- Developer(s): Mattel Electronics
- Publisher(s): Mattel Electronics
- Designer(s): Mike Breen
- Platform(s): Intellivision
- Release: July 1983
- Genre(s): Fixed shooter
- Mode(s): Single-player

= Buzz Bombers =

1983 video game

Buzz Bombers is a fixed shooter video game developed by Mattel Electronics for its Intellivision system and released in 1983. Mattel's reaction to Atari's popular Centipede, the player controls a can of bug spray trying to ward off swarms of bees.

==Gameplay==

In Buzz Bombers, the player character takes the form of a can of bug spray, protecting a garden of flowers from bees. The player's spray can fires shots of bee repellent that will turn the bee into a piece of honeycomb. The standard worker bees will fly left and right above the garden, reversing direction whenever they reach the edge of the screen or a piece of honeycomb. At the edge of the screen, the bee will drop one level closer to the garden. In later levels, killer bees will appear, which move much faster than the regular bees and are unaffected by honeycombs; killer bees turn into pieces of red honeycomb when shot. If a regular bee is trapped between two obstacles, it will form a beehive, which is worth bonus points at the completion of the level.
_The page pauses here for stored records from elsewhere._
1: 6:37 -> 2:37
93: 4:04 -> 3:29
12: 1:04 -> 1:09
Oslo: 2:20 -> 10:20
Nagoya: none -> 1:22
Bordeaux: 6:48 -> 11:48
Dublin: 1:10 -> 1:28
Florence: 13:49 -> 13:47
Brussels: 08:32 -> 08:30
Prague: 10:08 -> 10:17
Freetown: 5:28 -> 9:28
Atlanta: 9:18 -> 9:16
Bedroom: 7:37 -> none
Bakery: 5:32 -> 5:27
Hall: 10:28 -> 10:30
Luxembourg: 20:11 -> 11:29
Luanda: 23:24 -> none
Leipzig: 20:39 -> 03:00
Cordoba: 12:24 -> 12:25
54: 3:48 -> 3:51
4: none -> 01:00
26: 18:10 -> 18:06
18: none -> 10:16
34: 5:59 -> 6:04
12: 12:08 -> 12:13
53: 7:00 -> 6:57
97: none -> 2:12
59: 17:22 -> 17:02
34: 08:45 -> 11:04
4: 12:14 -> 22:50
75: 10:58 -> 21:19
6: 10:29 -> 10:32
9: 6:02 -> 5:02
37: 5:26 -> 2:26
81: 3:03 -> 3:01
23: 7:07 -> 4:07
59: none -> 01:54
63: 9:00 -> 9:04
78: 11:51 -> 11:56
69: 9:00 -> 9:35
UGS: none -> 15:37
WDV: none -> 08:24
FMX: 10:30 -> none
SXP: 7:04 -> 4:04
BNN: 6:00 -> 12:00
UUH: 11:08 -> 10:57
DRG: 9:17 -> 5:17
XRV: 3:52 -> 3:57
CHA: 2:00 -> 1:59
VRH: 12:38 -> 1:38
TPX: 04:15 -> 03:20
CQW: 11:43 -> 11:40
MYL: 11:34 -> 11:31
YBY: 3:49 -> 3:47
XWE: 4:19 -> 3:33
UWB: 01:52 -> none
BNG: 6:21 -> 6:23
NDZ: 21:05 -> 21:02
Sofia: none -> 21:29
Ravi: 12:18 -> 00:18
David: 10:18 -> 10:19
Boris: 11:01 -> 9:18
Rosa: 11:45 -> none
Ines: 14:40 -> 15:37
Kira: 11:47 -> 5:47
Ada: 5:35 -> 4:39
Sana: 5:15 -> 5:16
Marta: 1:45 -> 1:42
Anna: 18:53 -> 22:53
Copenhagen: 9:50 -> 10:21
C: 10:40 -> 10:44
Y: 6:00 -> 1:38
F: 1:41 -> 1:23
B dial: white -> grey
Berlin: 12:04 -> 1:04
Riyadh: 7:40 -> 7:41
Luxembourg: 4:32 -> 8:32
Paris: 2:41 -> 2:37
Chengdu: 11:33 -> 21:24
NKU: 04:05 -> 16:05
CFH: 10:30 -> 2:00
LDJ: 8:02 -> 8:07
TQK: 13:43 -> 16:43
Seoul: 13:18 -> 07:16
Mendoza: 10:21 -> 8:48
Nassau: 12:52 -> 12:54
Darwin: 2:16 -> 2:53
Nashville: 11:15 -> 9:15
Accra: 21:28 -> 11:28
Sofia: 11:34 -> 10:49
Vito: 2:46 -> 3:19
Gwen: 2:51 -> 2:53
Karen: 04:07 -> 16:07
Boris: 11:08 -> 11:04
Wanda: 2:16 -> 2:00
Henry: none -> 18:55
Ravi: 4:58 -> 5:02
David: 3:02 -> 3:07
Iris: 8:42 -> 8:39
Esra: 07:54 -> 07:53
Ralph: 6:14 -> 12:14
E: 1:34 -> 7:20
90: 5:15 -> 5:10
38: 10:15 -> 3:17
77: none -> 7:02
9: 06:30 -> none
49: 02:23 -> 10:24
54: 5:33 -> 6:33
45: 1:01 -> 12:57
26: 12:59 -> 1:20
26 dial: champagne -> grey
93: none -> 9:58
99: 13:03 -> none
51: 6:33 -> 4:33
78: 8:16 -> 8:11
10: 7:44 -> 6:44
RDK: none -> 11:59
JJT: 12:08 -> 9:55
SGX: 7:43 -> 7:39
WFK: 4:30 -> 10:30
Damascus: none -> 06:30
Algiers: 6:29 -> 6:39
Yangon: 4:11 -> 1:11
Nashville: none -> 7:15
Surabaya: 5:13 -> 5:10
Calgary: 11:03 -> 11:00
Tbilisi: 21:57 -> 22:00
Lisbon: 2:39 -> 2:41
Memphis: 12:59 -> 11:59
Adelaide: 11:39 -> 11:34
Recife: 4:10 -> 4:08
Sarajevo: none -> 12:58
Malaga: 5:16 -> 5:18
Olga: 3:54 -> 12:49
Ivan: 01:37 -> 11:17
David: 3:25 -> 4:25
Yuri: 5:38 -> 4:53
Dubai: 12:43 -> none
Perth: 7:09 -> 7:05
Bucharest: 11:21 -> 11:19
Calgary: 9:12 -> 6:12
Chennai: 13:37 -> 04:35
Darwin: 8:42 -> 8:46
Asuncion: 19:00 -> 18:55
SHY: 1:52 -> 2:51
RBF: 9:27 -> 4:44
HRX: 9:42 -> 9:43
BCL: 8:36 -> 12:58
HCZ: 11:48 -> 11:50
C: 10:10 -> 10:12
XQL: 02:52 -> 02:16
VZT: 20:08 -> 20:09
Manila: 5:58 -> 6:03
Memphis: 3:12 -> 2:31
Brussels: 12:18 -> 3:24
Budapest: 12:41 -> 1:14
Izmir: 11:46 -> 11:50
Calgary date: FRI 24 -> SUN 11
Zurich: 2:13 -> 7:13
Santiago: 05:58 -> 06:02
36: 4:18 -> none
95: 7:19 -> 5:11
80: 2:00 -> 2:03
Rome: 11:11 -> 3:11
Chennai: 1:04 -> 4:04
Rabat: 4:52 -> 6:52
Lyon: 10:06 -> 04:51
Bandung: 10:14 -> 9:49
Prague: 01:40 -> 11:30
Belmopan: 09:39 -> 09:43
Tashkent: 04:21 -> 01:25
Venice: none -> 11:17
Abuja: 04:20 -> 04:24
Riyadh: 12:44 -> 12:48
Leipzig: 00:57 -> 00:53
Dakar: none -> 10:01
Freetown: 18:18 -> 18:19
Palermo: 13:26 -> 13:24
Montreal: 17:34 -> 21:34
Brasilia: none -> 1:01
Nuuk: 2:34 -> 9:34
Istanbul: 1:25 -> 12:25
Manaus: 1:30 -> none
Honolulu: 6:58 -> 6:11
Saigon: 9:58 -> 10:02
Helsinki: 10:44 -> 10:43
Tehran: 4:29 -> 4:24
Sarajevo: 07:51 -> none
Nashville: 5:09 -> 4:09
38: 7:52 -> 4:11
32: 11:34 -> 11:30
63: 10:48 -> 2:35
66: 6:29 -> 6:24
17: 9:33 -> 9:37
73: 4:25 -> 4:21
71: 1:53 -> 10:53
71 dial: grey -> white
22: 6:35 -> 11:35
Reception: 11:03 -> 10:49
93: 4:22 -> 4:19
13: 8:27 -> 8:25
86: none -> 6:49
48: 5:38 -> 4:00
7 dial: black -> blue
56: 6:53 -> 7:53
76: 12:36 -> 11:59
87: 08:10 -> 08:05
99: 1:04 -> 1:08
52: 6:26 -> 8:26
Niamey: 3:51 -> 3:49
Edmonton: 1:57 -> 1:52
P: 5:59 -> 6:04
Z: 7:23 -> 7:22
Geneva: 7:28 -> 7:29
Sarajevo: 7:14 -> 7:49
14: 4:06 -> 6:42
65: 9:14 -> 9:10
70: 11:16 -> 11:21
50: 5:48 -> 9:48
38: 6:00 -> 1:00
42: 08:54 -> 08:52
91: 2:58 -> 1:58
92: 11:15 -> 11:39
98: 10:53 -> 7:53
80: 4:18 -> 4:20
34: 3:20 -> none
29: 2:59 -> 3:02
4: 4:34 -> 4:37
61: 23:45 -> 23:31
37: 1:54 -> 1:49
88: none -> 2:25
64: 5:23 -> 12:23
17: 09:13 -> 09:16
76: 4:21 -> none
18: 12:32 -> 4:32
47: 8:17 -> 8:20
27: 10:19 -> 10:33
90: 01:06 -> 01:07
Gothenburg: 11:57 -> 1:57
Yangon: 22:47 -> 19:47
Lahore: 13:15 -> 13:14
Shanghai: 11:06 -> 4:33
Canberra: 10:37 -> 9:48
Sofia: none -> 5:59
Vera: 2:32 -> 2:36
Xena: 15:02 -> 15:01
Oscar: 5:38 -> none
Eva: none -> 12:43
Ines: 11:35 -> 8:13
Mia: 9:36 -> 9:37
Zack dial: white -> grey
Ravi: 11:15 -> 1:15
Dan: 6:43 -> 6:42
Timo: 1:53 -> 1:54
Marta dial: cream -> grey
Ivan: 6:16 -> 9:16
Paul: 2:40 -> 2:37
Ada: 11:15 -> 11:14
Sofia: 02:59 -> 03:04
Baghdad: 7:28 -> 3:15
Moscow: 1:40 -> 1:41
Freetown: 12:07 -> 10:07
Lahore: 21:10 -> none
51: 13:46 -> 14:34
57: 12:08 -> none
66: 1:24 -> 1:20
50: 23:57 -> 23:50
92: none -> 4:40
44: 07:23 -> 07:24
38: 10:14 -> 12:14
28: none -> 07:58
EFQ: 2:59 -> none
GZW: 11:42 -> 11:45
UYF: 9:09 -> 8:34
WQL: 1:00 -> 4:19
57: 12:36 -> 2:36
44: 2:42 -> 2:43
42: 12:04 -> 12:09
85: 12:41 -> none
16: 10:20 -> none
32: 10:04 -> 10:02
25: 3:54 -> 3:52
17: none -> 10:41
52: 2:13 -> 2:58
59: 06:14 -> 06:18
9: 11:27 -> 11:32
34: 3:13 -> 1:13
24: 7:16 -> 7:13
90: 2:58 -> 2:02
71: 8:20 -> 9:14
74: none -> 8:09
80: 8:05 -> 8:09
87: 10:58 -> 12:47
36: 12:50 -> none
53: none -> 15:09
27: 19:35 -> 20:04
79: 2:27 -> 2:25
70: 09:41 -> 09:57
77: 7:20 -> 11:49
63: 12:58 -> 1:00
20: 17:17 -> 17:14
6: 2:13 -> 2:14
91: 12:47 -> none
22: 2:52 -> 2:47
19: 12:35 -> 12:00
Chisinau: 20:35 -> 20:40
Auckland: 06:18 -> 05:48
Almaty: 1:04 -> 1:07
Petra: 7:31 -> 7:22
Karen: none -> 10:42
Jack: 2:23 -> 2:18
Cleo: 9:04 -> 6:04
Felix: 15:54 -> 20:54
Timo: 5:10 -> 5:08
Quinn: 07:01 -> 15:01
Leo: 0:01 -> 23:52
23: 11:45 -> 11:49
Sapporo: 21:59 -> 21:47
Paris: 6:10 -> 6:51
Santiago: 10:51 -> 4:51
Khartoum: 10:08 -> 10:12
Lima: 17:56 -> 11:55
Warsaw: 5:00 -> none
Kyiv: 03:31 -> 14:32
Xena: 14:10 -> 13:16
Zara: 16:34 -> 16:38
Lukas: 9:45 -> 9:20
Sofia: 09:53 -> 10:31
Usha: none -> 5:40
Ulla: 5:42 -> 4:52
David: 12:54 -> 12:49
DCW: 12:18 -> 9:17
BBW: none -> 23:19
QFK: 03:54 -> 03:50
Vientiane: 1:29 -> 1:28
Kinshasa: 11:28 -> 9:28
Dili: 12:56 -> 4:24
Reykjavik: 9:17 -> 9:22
Should a bee of either type reach the bottom of the screen, it produces a flower. Flowers will begin to reduce the amount of space available to the spray can, potentially to the point where it is unable to move, destroying the spray can and costing the player one life.

The garden is also inhabited by a friendly hummingbird. The hummingbird will appear intermittently and will eat the honeycombs on the screen in a random order, giving additional points to the player; red honeycombs are worth more points than standard honeycombs. While invulnerable to the spray can's shots, the hummingbird will flee temporarily if it is hit too many times. The spray can's shots will also destroy honeycombs and beehives, forcing the player to aim carefully to avoid losing bonus points.

Points are scored for each bee (worker or killer) shot, as well as each honeycomb upon which the hummingbird feeds. When a level is completed by destroying a certain number of bees, bonus points are awarded for any beehives on screen.

==Development==

During the game's development, a prototype was prepared where the spray can was branded as a can of Raid, a brand of insecticide produced by SC Johnson, in an attempt to get the company to partner on the game's promotion; SC Johnson declined the offer. As the game went into mass production, the information on the box indicated that Buzz Bombers allowed two players to play, an error which forced the incorrect information to be corrected by hand on every game box prior to shipment.

==Legacy==
Buzz Bombers was re-released as part of the Intellivision Lives! collection for computers and other game consoles. In May 2010, Buzz Bombers was made available on Microsoft's now-defunct Game Room service for its Xbox 360 console and for Games for Windows Live.